ARTICLE:
Fundamentals of Photography: Optimum Exposure (Part 2)

Last month we examined the elements that influence photographic exposure: ISO, aperture and shutter speed. These are they keys to photographic creativity, so it is helpful to understand:

  • how they interact with each other to create an exposure
  • the other effects each element has on your imagery

Why bother“, you might reasonably ask, “if my camera can do all this for me?”  Three reasons:

The camera won’t always get the exposure right – it can be fooled by a variety of scenarios – and if you don’t know why it is under- or over-exposing you will not be able to fix it. For example, we have probably all shot portraits outside where the subjects’ face is in shadow whilst the background is nicely exposed.

In the previous post I talked about correct and optimum exposure – the latter stems from your interpretation of a scene, and may differ from what the camera determines to be correct. In other words, you may want the camera to get it ‘wrong’.

Lastly, when you proudly show off your next meisterwerk and envious friends ask which camera you used, you can tell them “the camera didn’t create this, I did”.

The Relationships

gratuitous cute kitten shot
Gratuitous cute kitten shot representing the idea of cozy relationships.

From here on in I will be employing standard photographic ‘jargon’ that was introduced in the previous tutorial; if you are unsure what a stop is then take a quick look back at that post.

ISO, aperture and shutter speed combine to create an exposure. Whether your picture ends up too bright, too dark, or just right is determined by all three elements together.

 

Change one of those settings and make the image lighter or darker.

e.g. widen aperture from f8 to f5.6 = exposure increased by 1 stop

 

Change two settings by the same amount but in opposite directions and the exposure stays the same.

DATA EXCERPTS:
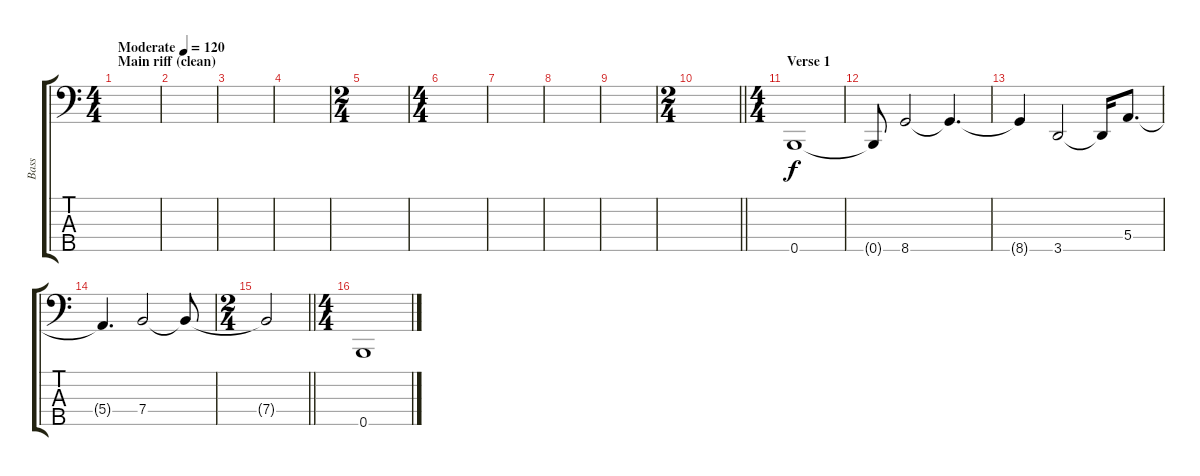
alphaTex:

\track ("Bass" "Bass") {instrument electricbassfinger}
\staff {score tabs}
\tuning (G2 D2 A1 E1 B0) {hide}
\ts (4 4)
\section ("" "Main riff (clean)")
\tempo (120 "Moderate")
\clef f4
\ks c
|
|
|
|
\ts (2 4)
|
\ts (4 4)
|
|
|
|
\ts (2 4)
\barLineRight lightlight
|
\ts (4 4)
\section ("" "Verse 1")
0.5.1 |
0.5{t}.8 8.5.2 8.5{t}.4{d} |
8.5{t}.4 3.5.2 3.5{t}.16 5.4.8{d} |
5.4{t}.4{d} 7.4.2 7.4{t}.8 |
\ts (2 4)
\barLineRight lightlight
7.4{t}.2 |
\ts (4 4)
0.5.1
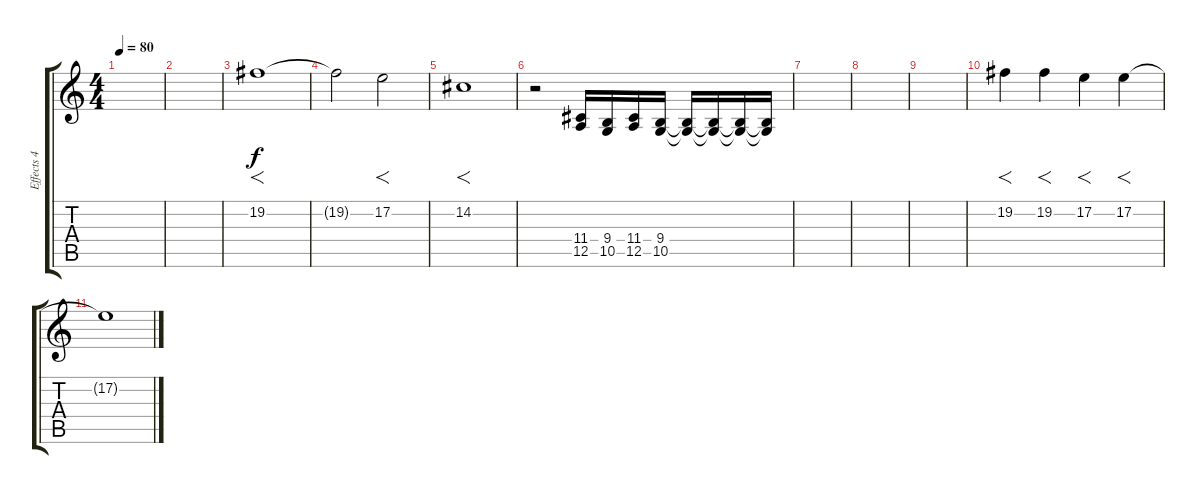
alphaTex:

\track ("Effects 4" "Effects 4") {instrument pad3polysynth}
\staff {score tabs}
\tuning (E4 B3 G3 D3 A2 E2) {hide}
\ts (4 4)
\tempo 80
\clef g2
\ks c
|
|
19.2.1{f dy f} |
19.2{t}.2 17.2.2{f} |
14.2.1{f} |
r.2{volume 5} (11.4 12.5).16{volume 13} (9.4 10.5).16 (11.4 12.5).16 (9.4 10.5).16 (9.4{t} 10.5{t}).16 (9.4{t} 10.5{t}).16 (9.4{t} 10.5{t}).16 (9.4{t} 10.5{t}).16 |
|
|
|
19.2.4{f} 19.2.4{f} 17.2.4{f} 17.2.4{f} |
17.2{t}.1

==

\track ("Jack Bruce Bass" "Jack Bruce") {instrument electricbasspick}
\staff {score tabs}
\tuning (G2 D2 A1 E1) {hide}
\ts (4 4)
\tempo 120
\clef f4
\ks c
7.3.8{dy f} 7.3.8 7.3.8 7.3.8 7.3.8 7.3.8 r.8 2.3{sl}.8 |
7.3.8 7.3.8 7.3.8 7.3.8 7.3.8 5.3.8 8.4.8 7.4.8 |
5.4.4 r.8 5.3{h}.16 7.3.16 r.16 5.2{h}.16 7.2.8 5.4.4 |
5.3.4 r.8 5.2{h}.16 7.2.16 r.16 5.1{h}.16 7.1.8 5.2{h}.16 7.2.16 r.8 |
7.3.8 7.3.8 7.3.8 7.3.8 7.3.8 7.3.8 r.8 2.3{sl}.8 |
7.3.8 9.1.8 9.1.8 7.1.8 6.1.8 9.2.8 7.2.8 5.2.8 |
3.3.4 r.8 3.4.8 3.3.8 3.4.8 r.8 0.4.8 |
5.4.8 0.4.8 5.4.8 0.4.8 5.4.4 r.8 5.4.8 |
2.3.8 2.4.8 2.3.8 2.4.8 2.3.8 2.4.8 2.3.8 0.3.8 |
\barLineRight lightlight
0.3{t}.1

REQUIRED TASK:
In the photography article, how much does exposure increase when the aperture is widened from f8 to f5.6? Leave the data aside; it has no role here.

THE COMPLETED TASK:
It increases by 1 stop.